Corbyn e la soft Brexit per il divorzio con l’Ue
Il primo ministro May a Bruxelles ma senza risultati, i Labour hanno un loro piano
Alla
fine di un incontro un po’ ingessato, ieri a Bruxelles, Theresa May e il presidente della Commissione europea Jean-Claud Juncker hanno diffuso un comunicato che rimanda la resa dei conti, ma almeno non suona come un ultimatum: “La discussione è stata vigorosa ma costruttiva. Malgrado le difficoltà, i due leader sono d’accordo sul tenere nuovi colloqui per trovare una soluzione che ottenga il maggior supporto possibile al Parlamento britannico e rispetti le linee guida concordate dal Consiglio Europeo”.
Insomma, la soluzione alternativa alla backstop irlandese, la criptonite del negoziato fra Londra e Bruxelles, non c’è ancora, e i vertici europei continuano a escludere la riapertura dell’accordo di recesso firmato lo scorso dicembre. Ma si riapre il dialogo su una codicillo aggiuntivo e “legalmente vincolante” che possa rassicurare gli euroscettici britannici sul fatto che la backstop non finirà per tenere il Regno Unito vincolato all’orbita europea a tempo indefinito. Juncker e May si incontreranno di nuovo a fine febbraio, quando alla data ufficiale di uscita del Regno dall’Unione mancherà un mese scarso. Ma nel frattempo è intervenuta una novità molto significativa, che deve aver avuto il suo peso sull’andamento della missione della May a Bruxelles. Martedì sera Jeremy Corbyn ha inviato al primo ministro, nero su bianco, la sua offerta formale di supporto a “un accordo concreto” che possa assicurarsi “il supporto del parlamento”.
IL PREZZO dei voti laburisti? Cinque condizioni. Unione doganale permanente ( e quindi nessuna necessità di una backstop al confine irlandese); forte allineamento al mercato unico, compresa una forma di partecipazione alle istituzioni europee; allineamento “dinamico” ai diritti e alle garanzie europei per lavoratori, consumatori e ambiente: partecipazione ad agenzie e finanziamenti europei; un accordo ampio e onnicom- prensivo sulla sicurezza.
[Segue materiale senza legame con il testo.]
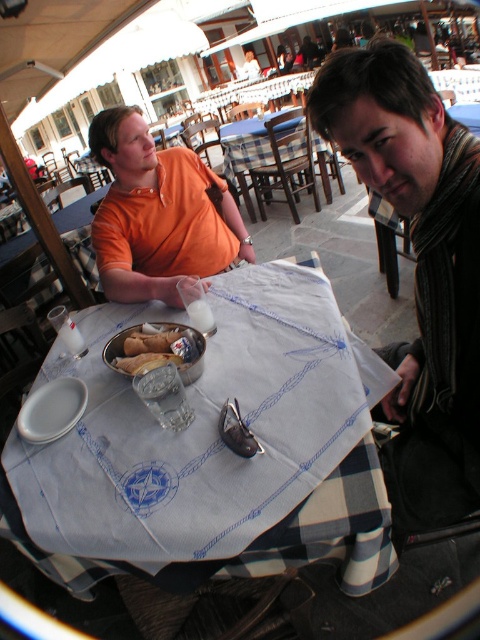
Question: Among these objects, which one is nearest to the camera?

Choices:
 (A) orange cotton shirt at upper left
 (B) striped scarf at right
 (C) bread soft at center
 (D) white cloth at center

Answer: (B)

Question: Considering the real-world distances, which object is closest to the orange cotton shirt at upper left?

Choices:
 (A) bread soft at center
 (B) white cloth at center
 (C) striped scarf at right

Answer: (A)

Question: Among these points, which one is farthest from the camera?

Choices:
 (A) (439, 202)
 (B) (158, 177)
 (C) (168, 358)
 (D) (196, 536)

Answer: (B)

Question: Is striped scarf at right to the right of orange cotton shirt at upper left from the viewer's perspective?

Choices:
 (A) no
 (B) yes

Answer: (B)

Question: Is the position of striped scarf at right more distant than that of orange cotton shirt at upper left?

Choices:
 (A) yes
 (B) no

Answer: (B)

Question: Where is striped scarf at right located in relation to orange cotton shirt at upper left in the image?

Choices:
 (A) right
 (B) left

Answer: (A)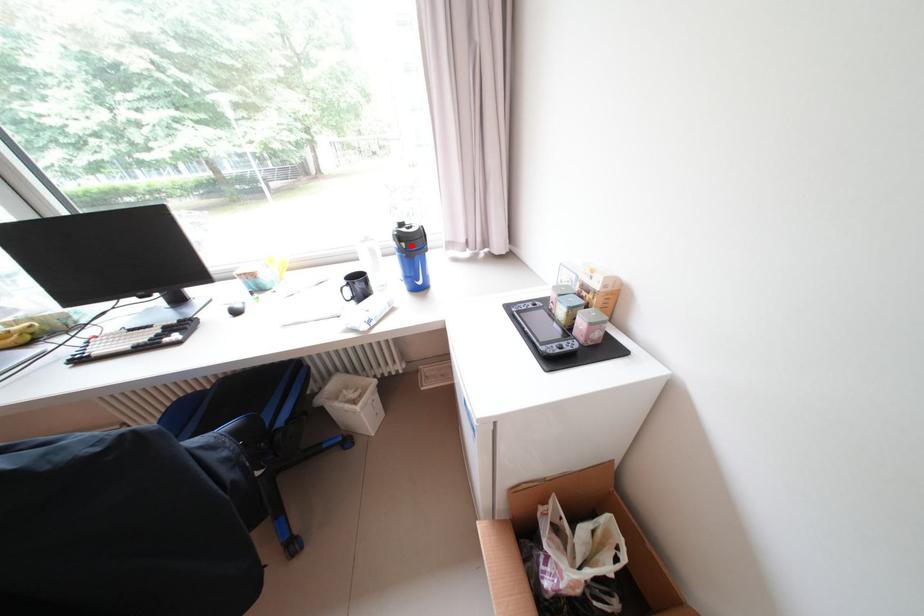
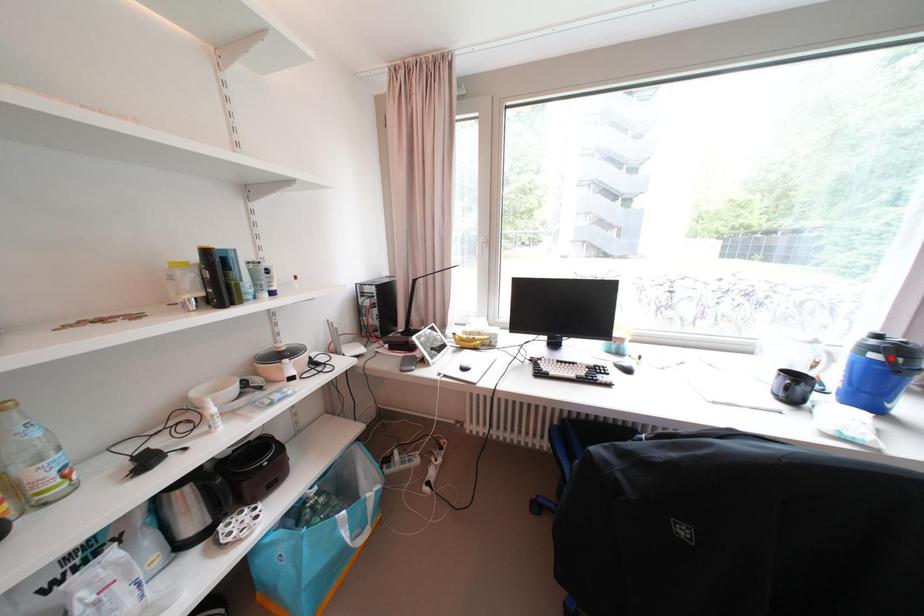
I am providing you with two images of the same scene from different viewpoints. A red point is marked on the first image and another point is marked on the second image. Is the red point in image1 aligned with the point shown in image2?

No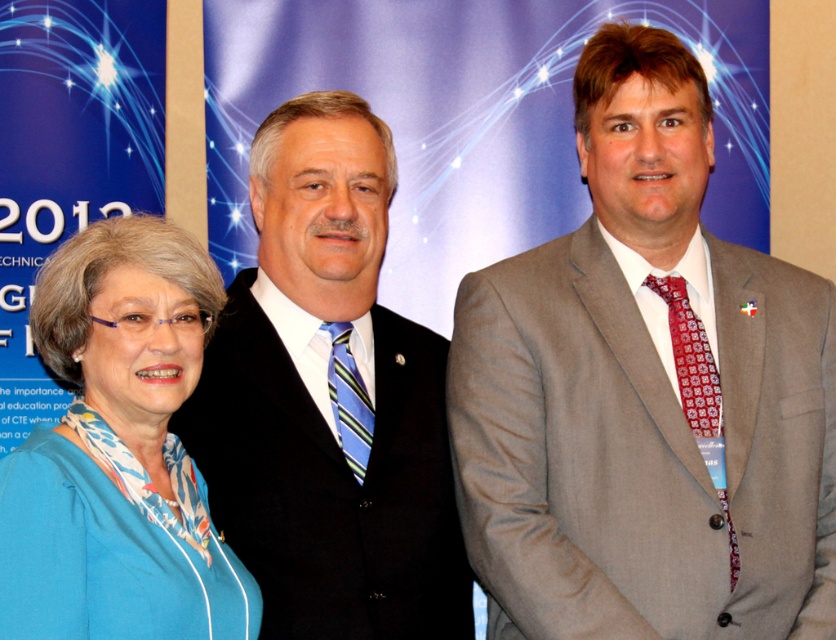
Question: Among these points, which one is farthest from the camera?

Choices:
 (A) (111, 276)
 (B) (376, 632)
 (C) (656, 97)

Answer: (C)

Question: Where is gray suit at center located in relation to blue fabric blouse at center in the image?

Choices:
 (A) left
 (B) right

Answer: (B)

Question: In this image, where is black suit at center located relative to blue fabric blouse at center?

Choices:
 (A) below
 (B) above

Answer: (B)

Question: Which point is closer to the camera taking this photo?

Choices:
 (A) [678, 509]
 (B) [314, 516]

Answer: (A)

Question: Considering the real-world distances, which object is farthest from the gray suit at center?

Choices:
 (A) blue fabric blouse at center
 (B) black suit at center

Answer: (A)

Question: Can you confirm if gray suit at center is positioned above blue fabric blouse at center?

Choices:
 (A) yes
 (B) no

Answer: (A)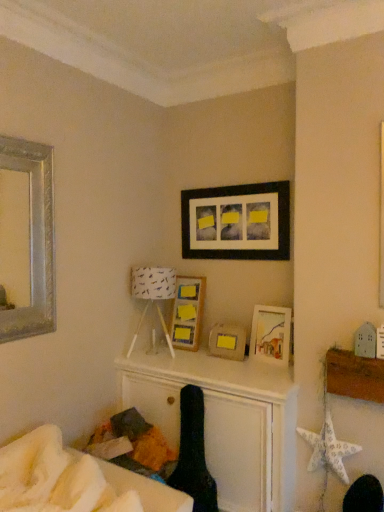
Question: Is white fabric lampshade at center wider than matte wooden picture frame at center-right, which is the 1th picture frame from right to left?

Choices:
 (A) yes
 (B) no

Answer: (A)

Question: Is white fabric lampshade at center facing towards matte wooden picture frame at center-right, which is the fifth picture frame from left to right?

Choices:
 (A) no
 (B) yes

Answer: (A)

Question: Does white fabric lampshade at center have a lesser width compared to matte wooden picture frame at center-right, which is the 1th picture frame from right to left?

Choices:
 (A) no
 (B) yes

Answer: (A)

Question: Can you confirm if white fabric lampshade at center is shorter than matte wooden picture frame at center-right, which is the fifth picture frame from left to right?

Choices:
 (A) yes
 (B) no

Answer: (B)

Question: Would you say white fabric lampshade at center is outside matte wooden picture frame at center-right, which is the fifth picture frame from left to right?

Choices:
 (A) no
 (B) yes

Answer: (B)

Question: From the image's perspective, is white soft bed at lower left positioned above or below silver metallic mirror at upper left, the 5th picture frame when ordered from right to left?

Choices:
 (A) below
 (B) above

Answer: (A)

Question: Is point (29, 494) closer or farther from the camera than point (51, 216)?

Choices:
 (A) closer
 (B) farther

Answer: (A)

Question: Which is correct: white soft bed at lower left is inside silver metallic mirror at upper left, which is counted as the first picture frame, starting from the left, or outside of it?

Choices:
 (A) outside
 (B) inside

Answer: (A)

Question: Considering their positions, is white soft bed at lower left located in front of or behind silver metallic mirror at upper left, the 5th picture frame when ordered from right to left?

Choices:
 (A) front
 (B) behind

Answer: (A)

Question: From the image's perspective, relative to matte wooden picture frame at center-right, which is the fifth picture frame from left to right, is matte wooden picture frame at center, which is the third picture frame in right-to-left order, above or below?

Choices:
 (A) above
 (B) below

Answer: (B)

Question: Considering the positions of matte wooden picture frame at center, which ranks as the third picture frame in left-to-right order, and matte wooden picture frame at center-right, which is the 1th picture frame from right to left, in the image, is matte wooden picture frame at center, which ranks as the third picture frame in left-to-right order, taller or shorter than matte wooden picture frame at center-right, which is the 1th picture frame from right to left,?

Choices:
 (A) short
 (B) tall

Answer: (A)

Question: Is matte wooden picture frame at center, which ranks as the third picture frame in left-to-right order, bigger or smaller than matte wooden picture frame at center-right, which is the fifth picture frame from left to right?

Choices:
 (A) small
 (B) big

Answer: (A)

Question: Is point (233, 354) closer or farther from the camera than point (279, 333)?

Choices:
 (A) closer
 (B) farther

Answer: (B)

Question: Would you say white soft bed at lower left is inside or outside black fabric swivel chair at center?

Choices:
 (A) inside
 (B) outside

Answer: (B)

Question: Is white soft bed at lower left in front of or behind black fabric swivel chair at center in the image?

Choices:
 (A) behind
 (B) front

Answer: (B)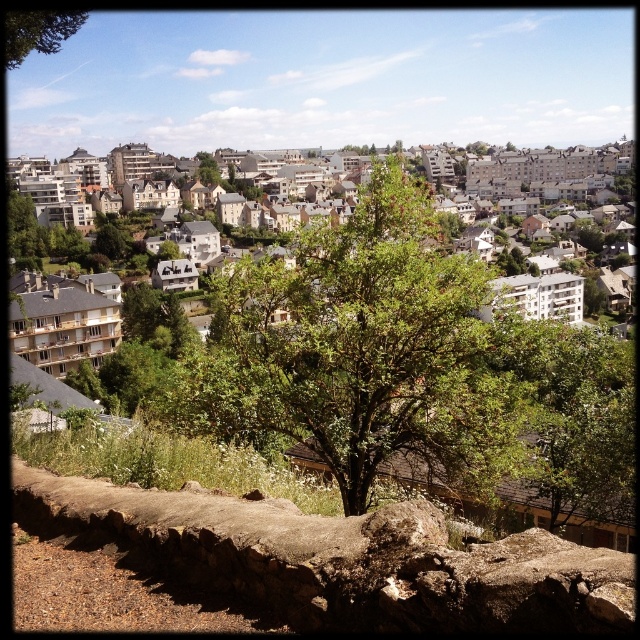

Un soft Brexit molto vicina al piano Norway Plus sostenuto da alcuni autorevoli e influenti politici Tories: potrebbe quindi coagulare una maggioranza bipartisan a Westmister e sarebbe certamente ben accetto dai vertici di tutte le istituzioni europee. Resta il problema, mai da sottovalutare nel caso di Brexit, delle lotte interne ai partiti britannici maggiori. Se la May accetta il piano Corbyn e quindi si muove verso una soft Brexit rischia la spaccatura definitiva dei Tories fra falchi euroscettici e moderati eurofili: proprio quello che da sempre ha cercato di evitare, tenendo sempre il piede nelle proverbiali due scarpe. Ma il Labour non è meno diviso. Al vertice c’è il segretario, il suo circolo di fedelissimi e il leader del potente sindacato Unite, che vogliono la Brexit come da mandato referendario. Poi la massa degli iscritti e un buon numero di parlamentari, furiosi con Corbyn per la sua ambigua linea politica su Brexit, che spingono per un secondo referendum. Secondo un recente memo interno arrivato ai giornalisti, sul supporto pro Brexit il partito si è già giocato decine di migliaia di tessere. In questo marasma il piano Corbyn rischia di provocare rivolte fra suoi parlamentari: sia i Remainer, che non gli perdonano il ramo d’ulivo al governo, che fra i Leavers, infuriati alla prospettiva di una Brexit troppo annacquata.